THE TASK:
The entries below are to be reproduced in full, exactly as written.

GIVEN RECORDS:
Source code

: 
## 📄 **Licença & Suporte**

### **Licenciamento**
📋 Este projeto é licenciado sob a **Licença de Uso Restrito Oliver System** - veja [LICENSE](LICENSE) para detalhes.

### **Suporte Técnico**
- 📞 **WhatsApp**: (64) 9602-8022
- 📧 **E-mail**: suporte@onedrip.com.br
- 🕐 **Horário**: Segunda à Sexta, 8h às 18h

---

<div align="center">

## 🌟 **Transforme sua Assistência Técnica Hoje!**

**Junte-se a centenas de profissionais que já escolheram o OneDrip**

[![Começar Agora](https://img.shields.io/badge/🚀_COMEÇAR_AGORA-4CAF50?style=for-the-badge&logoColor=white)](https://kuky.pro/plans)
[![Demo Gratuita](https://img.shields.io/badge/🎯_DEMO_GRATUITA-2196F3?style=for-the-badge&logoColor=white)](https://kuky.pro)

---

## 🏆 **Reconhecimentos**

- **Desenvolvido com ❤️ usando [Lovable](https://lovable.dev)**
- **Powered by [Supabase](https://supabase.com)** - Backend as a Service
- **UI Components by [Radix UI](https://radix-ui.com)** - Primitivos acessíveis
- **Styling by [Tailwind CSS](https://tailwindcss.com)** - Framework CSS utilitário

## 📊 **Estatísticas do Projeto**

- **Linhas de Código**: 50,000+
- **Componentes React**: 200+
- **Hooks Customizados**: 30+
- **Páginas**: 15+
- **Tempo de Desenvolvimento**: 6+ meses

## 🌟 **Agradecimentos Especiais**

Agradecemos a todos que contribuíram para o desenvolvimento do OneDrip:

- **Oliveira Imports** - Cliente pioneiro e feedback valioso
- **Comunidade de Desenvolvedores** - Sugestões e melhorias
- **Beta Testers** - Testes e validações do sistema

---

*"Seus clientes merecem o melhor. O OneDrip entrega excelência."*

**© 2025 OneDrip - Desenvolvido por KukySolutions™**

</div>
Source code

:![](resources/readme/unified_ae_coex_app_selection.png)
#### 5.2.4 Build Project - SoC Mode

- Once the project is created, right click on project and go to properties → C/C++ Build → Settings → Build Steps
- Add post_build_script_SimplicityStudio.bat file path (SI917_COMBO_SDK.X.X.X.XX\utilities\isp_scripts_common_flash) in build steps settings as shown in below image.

FINISHED TASK:
Source code

: 
## 📄 **Licença & Suporte**

### **Licenciamento**
📋 Este projeto é licenciado sob a **Licença de Uso Restrito Oliver System** - veja [LICENSE](LICENSE) para detalhes.

### **Suporte Técnico**
- 📞 **WhatsApp**: (64) 9602-8022
- 📧 **E-mail**: suporte@onedrip.com.br
- 🕐 **Horário**: Segunda à Sexta, 8h às 18h

---

<div align="center">

## 🌟 **Transforme sua Assistência Técnica Hoje!**

**Junte-se a centenas de profissionais que já escolheram o OneDrip**

[![Começar Agora](https://img.shields.io/badge/🚀_COMEÇAR_AGORA-4CAF50?style=for-the-badge&logoColor=white)](https://kuky.pro/plans)
[![Demo Gratuita](https://img.shields.io/badge/🎯_DEMO_GRATUITA-2196F3?style=for-the-badge&logoColor=white)](https://kuky.pro)

---

## 🏆 **Reconhecimentos**

- **Desenvolvido com ❤️ usando [Lovable](https://lovable.dev)**
- **Powered by [Supabase](https://supabase.com)** - Backend as a Service
- **UI Components by [Radix UI](https://radix-ui.com)** - Primitivos acessíveis
- **Styling by [Tailwind CSS](https://tailwindcss.com)** - Framework CSS utilitário

## 📊 **Estatísticas do Projeto**

- **Linhas de Código**: 50,000+
- **Componentes React**: 200+
- **Hooks Customizados**: 30+
- **Páginas**: 15+
- **Tempo de Desenvolvimento**: 6+ meses

## 🌟 **Agradecimentos Especiais**

Agradecemos a todos que contribuíram para o desenvolvimento do OneDrip:

- **Oliveira Imports** - Cliente pioneiro e feedback valioso
- **Comunidade de Desenvolvedores** - Sugestões e melhorias
- **Beta Testers** - Testes e validações do sistema

---

*"Seus clientes merecem o melhor. O OneDrip entrega excelência."*

**© 2025 OneDrip - Desenvolvido por KukySolutions™**

</div>
Source code

:![](resources/readme/unified_ae_coex_app_selection.png)
#### 5.2.4 Build Project - SoC Mode

- Once the project is created, right click on project and go to properties → C/C++ Build → Settings → Build Steps
- Add post_build_script_SimplicityStudio.bat file path (SI917_COMBO_SDK.X.X.X.XX\utilities\isp_scripts_common_flash) in build steps settings as shown in below image.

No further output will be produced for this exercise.